Work item:
Reproduce each line of the material below character for character, with no changes.

Entries supplied:

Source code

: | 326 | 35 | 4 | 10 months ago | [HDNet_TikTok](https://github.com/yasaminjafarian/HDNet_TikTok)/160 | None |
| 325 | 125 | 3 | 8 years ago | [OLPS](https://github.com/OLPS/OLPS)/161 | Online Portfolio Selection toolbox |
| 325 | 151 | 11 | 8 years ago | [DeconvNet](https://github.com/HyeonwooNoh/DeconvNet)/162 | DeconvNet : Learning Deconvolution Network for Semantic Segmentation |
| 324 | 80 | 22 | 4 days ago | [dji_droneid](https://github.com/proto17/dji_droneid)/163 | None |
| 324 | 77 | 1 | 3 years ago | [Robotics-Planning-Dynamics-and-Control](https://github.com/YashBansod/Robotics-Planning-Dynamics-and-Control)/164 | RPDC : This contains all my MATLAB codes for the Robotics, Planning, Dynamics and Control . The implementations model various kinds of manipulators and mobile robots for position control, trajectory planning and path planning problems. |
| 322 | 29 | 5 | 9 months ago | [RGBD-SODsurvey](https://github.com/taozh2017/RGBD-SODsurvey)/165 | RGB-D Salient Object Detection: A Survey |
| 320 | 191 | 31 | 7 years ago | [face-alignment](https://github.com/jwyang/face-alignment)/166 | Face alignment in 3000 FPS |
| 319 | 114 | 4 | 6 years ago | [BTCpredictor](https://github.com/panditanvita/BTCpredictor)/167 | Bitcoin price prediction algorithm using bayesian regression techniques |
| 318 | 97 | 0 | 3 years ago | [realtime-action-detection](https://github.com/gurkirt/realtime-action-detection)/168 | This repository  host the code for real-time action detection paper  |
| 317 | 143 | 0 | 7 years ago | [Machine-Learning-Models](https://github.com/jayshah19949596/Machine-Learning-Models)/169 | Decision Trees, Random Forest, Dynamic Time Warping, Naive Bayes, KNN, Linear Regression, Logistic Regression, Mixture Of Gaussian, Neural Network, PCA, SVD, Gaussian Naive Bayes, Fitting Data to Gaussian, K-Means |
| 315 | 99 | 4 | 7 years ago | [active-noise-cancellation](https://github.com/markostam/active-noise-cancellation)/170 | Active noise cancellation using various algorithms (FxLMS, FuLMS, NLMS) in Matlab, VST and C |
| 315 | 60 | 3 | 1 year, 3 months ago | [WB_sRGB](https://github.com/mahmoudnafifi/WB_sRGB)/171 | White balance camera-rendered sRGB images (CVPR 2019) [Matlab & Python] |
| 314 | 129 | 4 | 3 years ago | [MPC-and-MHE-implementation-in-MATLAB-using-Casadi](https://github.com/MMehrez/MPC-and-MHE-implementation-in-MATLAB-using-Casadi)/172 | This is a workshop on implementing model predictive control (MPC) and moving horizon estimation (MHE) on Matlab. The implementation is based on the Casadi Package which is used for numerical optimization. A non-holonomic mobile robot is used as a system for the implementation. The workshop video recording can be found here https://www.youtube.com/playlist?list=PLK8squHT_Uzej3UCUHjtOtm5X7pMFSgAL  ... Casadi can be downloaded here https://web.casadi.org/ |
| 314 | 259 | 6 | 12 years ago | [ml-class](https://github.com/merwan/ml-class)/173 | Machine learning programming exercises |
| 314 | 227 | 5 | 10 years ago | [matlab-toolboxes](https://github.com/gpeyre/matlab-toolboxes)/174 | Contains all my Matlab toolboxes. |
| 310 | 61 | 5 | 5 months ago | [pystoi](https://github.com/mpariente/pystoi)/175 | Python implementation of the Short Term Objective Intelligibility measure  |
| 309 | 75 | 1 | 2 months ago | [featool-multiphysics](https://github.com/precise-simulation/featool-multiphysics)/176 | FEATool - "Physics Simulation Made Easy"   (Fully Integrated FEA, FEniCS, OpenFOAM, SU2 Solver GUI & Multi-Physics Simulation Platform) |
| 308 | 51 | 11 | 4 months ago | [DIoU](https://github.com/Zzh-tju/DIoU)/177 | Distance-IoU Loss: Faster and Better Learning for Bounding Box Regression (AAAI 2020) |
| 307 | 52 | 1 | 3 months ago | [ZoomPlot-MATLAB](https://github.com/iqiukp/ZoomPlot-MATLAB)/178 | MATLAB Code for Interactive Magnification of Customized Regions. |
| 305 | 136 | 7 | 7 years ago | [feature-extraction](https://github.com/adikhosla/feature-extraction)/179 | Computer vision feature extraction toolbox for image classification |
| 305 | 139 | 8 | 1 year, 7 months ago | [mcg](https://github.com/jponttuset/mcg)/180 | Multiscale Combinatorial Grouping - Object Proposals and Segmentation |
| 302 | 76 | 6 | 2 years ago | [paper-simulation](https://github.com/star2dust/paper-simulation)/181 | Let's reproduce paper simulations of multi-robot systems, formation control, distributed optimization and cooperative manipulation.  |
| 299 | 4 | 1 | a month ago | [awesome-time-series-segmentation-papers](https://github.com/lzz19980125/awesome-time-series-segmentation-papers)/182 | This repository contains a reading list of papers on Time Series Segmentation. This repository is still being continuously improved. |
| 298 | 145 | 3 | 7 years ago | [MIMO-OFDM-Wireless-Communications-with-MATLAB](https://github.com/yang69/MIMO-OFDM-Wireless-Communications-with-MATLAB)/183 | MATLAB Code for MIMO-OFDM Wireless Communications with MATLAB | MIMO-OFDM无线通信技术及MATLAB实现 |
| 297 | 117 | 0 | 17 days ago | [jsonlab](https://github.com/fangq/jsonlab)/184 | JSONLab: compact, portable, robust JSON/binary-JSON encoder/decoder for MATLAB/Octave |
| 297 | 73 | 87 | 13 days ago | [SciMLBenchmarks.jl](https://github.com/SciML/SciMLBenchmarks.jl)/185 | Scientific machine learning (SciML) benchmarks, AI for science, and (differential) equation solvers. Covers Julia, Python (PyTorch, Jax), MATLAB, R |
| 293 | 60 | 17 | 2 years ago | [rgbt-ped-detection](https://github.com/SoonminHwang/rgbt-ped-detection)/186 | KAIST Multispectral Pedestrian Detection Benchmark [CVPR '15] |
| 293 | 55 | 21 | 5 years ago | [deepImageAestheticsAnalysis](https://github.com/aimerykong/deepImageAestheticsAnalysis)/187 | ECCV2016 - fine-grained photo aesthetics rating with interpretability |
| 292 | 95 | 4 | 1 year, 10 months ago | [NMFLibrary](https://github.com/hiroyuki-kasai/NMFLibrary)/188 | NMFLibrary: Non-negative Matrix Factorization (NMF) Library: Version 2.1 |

Exercise solution:
Source code

: | 326 | 35 | 4 | 10 months ago | [HDNet_TikTok](https://github.com/yasaminjafarian/HDNet_TikTok)/160 | None |
| 325 | 125 | 3 | 8 years ago | [OLPS](https://github.com/OLPS/OLPS)/161 | Online Portfolio Selection toolbox |
| 325 | 151 | 11 | 8 years ago | [DeconvNet](https://github.com/HyeonwooNoh/DeconvNet)/162 | DeconvNet : Learning Deconvolution Network for Semantic Segmentation |
| 324 | 80 | 22 | 4 days ago | [dji_droneid](https://github.com/proto17/dji_droneid)/163 | None |
| 324 | 77 | 1 | 3 years ago | [Robotics-Planning-Dynamics-and-Control](https://github.com/YashBansod/Robotics-Planning-Dynamics-and-Control)/164 | RPDC : This contains all my MATLAB codes for the Robotics, Planning, Dynamics and Control . The implementations model various kinds of manipulators and mobile robots for position control, trajectory planning and path planning problems. |
| 322 | 29 | 5 | 9 months ago | [RGBD-SODsurvey](https://github.com/taozh2017/RGBD-SODsurvey)/165 | RGB-D Salient Object Detection: A Survey |
| 320 | 191 | 31 | 7 years ago | [face-alignment](https://github.com/jwyang/face-alignment)/166 | Face alignment in 3000 FPS |
| 319 | 114 | 4 | 6 years ago | [BTCpredictor](https://github.com/panditanvita/BTCpredictor)/167 | Bitcoin price prediction algorithm using bayesian regression techniques |
| 318 | 97 | 0 | 3 years ago | [realtime-action-detection](https://github.com/gurkirt/realtime-action-detection)/168 | This repository  host the code for real-time action detection paper  |
| 317 | 143 | 0 | 7 years ago | [Machine-Learning-Models](https://github.com/jayshah19949596/Machine-Learning-Models)/169 | Decision Trees, Random Forest, Dynamic Time Warping, Naive Bayes, KNN, Linear Regression, Logistic Regression, Mixture Of Gaussian, Neural Network, PCA, SVD, Gaussian Naive Bayes, Fitting Data to Gaussian, K-Means |
| 315 | 99 | 4 | 7 years ago | [active-noise-cancellation](https://github.com/markostam/active-noise-cancellation)/170 | Active noise cancellation using various algorithms (FxLMS, FuLMS, NLMS) in Matlab, VST and C |
| 315 | 60 | 3 | 1 year, 3 months ago | [WB_sRGB](https://github.com/mahmoudnafifi/WB_sRGB)/171 | White balance camera-rendered sRGB images (CVPR 2019) [Matlab & Python] |
| 314 | 129 | 4 | 3 years ago | [MPC-and-MHE-implementation-in-MATLAB-using-Casadi](https://github.com/MMehrez/MPC-and-MHE-implementation-in-MATLAB-using-Casadi)/172 | This is a workshop on implementing model predictive control (MPC) and moving horizon estimation (MHE) on Matlab. The implementation is based on the Casadi Package which is used for numerical optimization. A non-holonomic mobile robot is used as a system for the implementation. The workshop video recording can be found here https://www.youtube.com/playlist?list=PLK8squHT_Uzej3UCUHjtOtm5X7pMFSgAL  ... Casadi can be downloaded here https://web.casadi.org/ |
| 314 | 259 | 6 | 12 years ago | [ml-class](https://github.com/merwan/ml-class)/173 | Machine learning programming exercises |
| 314 | 227 | 5 | 10 years ago | [matlab-toolboxes](https://github.com/gpeyre/matlab-toolboxes)/174 | Contains all my Matlab toolboxes. |
| 310 | 61 | 5 | 5 months ago | [pystoi](https://github.com/mpariente/pystoi)/175 | Python implementation of the Short Term Objective Intelligibility measure  |
| 309 | 75 | 1 | 2 months ago | [featool-multiphysics](https://github.com/precise-simulation/featool-multiphysics)/176 | FEATool - "Physics Simulation Made Easy"   (Fully Integrated FEA, FEniCS, OpenFOAM, SU2 Solver GUI & Multi-Physics Simulation Platform) |
| 308 | 51 | 11 | 4 months ago | [DIoU](https://github.com/Zzh-tju/DIoU)/177 | Distance-IoU Loss: Faster and Better Learning for Bounding Box Regression (AAAI 2020) |
| 307 | 52 | 1 | 3 months ago | [ZoomPlot-MATLAB](https://github.com/iqiukp/ZoomPlot-MATLAB)/178 | MATLAB Code for Interactive Magnification of Customized Regions. |
| 305 | 136 | 7 | 7 years ago | [feature-extraction](https://github.com/adikhosla/feature-extraction)/179 | Computer vision feature extraction toolbox for image classification |
| 305 | 139 | 8 | 1 year, 7 months ago | [mcg](https://github.com/jponttuset/mcg)/180 | Multiscale Combinatorial Grouping - Object Proposals and Segmentation |
| 302 | 76 | 6 | 2 years ago | [paper-simulation](https://github.com/star2dust/paper-simulation)/181 | Let's reproduce paper simulations of multi-robot systems, formation control, distributed optimization and cooperative manipulation.  |
| 299 | 4 | 1 | a month ago | [awesome-time-series-segmentation-papers](https://github.com/lzz19980125/awesome-time-series-segmentation-papers)/182 | This repository contains a reading list of papers on Time Series Segmentation. This repository is still being continuously improved. |
| 298 | 145 | 3 | 7 years ago | [MIMO-OFDM-Wireless-Communications-with-MATLAB](https://github.com/yang69/MIMO-OFDM-Wireless-Communications-with-MATLAB)/183 | MATLAB Code for MIMO-OFDM Wireless Communications with MATLAB | MIMO-OFDM无线通信技术及MATLAB实现 |
| 297 | 117 | 0 | 17 days ago | [jsonlab](https://github.com/fangq/jsonlab)/184 | JSONLab: compact, portable, robust JSON/binary-JSON encoder/decoder for MATLAB/Octave |
| 297 | 73 | 87 | 13 days ago | [SciMLBenchmarks.jl](https://github.com/SciML/SciMLBenchmarks.jl)/185 | Scientific machine learning (SciML) benchmarks, AI for science, and (differential) equation solvers. Covers Julia, Python (PyTorch, Jax), MATLAB, R |
| 293 | 60 | 17 | 2 years ago | [rgbt-ped-detection](https://github.com/SoonminHwang/rgbt-ped-detection)/186 | KAIST Multispectral Pedestrian Detection Benchmark [CVPR '15] |
| 293 | 55 | 21 | 5 years ago | [deepImageAestheticsAnalysis](https://github.com/aimerykong/deepImageAestheticsAnalysis)/187 | ECCV2016 - fine-grained photo aesthetics rating with interpretability |
| 292 | 95 | 4 | 1 year, 10 months ago | [NMFLibrary](https://github.com/hiroyuki-kasai/NMFLibrary)/188 | NMFLibrary: Non-negative Matrix Factorization (NMF) Library: Version 2.1 |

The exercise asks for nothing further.